Pioneira na liberação do uso medicinal da maconha há 14 anos, o Estado da Califórnia, nos Estados Unidos, decidirá no dia 2 sobre a legalização dessa droga e poderá se transformar em uma espécie de Amsterdã do Pacífico. A Proposta 19 estará na mesma cédula na qual os eleitores escolherão seus candidatos para o governo do Estado, o Congresso e o legislativo estadual.

Mas a disputa de grupos pró e contra a iniciativa mostra que o assunto é polêmico na região mais liberal dos EUA. Detalhada em oito páginas, a Proposta 19 prevê que o uso da droga na Califórnia não seja mais um crime, desde que seja respeitada a norma local sobre o fumo. Em estádios e recintos públicos fechados, por exemplo, será proibido. O texto indica ainda que caberá aos condados e às cidades definirem regras locais, como a presença de lojas autorizadas para a venda – assim como ocorre com bebidas alcoólicas – e a criação de agências locais de regulação e de controle.

Tarefas a fazer ->
[1] Transcreva uma parte do trecho sobre a Proposta 19. Comece nas palavras "Mas a disputa" e pare depois de "e de controle.".
[2] No trecho sobre a Proposta 19, em que lugares o uso da droga será proibido, por exemplo?

Conjunto de dados ->
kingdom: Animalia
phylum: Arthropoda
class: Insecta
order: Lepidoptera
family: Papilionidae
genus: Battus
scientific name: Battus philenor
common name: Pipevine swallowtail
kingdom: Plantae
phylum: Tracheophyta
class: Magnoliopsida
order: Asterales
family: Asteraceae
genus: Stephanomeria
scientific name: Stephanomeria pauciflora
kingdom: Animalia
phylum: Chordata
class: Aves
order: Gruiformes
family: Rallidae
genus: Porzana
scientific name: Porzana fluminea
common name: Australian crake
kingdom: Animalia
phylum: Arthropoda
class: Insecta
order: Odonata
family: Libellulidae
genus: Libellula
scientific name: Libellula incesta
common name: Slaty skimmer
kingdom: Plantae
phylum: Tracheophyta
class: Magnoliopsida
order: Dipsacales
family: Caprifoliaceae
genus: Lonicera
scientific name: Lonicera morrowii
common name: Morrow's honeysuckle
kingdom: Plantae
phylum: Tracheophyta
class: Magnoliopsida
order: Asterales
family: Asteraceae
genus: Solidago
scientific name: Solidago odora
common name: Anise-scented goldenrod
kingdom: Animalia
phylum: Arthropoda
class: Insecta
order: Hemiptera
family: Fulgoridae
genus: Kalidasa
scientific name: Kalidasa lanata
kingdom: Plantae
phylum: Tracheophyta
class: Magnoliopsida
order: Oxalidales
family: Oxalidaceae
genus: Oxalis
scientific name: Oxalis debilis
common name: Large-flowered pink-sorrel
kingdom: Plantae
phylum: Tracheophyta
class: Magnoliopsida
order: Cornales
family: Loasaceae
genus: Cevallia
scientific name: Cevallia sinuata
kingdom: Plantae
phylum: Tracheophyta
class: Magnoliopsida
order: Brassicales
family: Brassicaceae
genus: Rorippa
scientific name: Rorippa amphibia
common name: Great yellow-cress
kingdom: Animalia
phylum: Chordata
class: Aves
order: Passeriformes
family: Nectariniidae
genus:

Respostas em ordem ->
[1]
Mas a disputa de grupos pró e contra a iniciativa mostra que o assunto é polêmico na região mais liberal dos EUA. Detalhada em oito páginas, a Proposta 19 prevê que o uso da droga na Califórnia não seja mais um crime, desde que seja respeitada a norma local sobre o fumo. Em estádios e recintos públicos fechados, por exemplo, será proibido. O texto indica ainda que caberá aos condados e às cidades definirem regras locais, como a presença de lojas autorizadas para a venda – assim como ocorre com bebidas alcoólicas – e a criação de agências locais de regulação e de controle.

[2] Em estádios e recintos públicos fechados.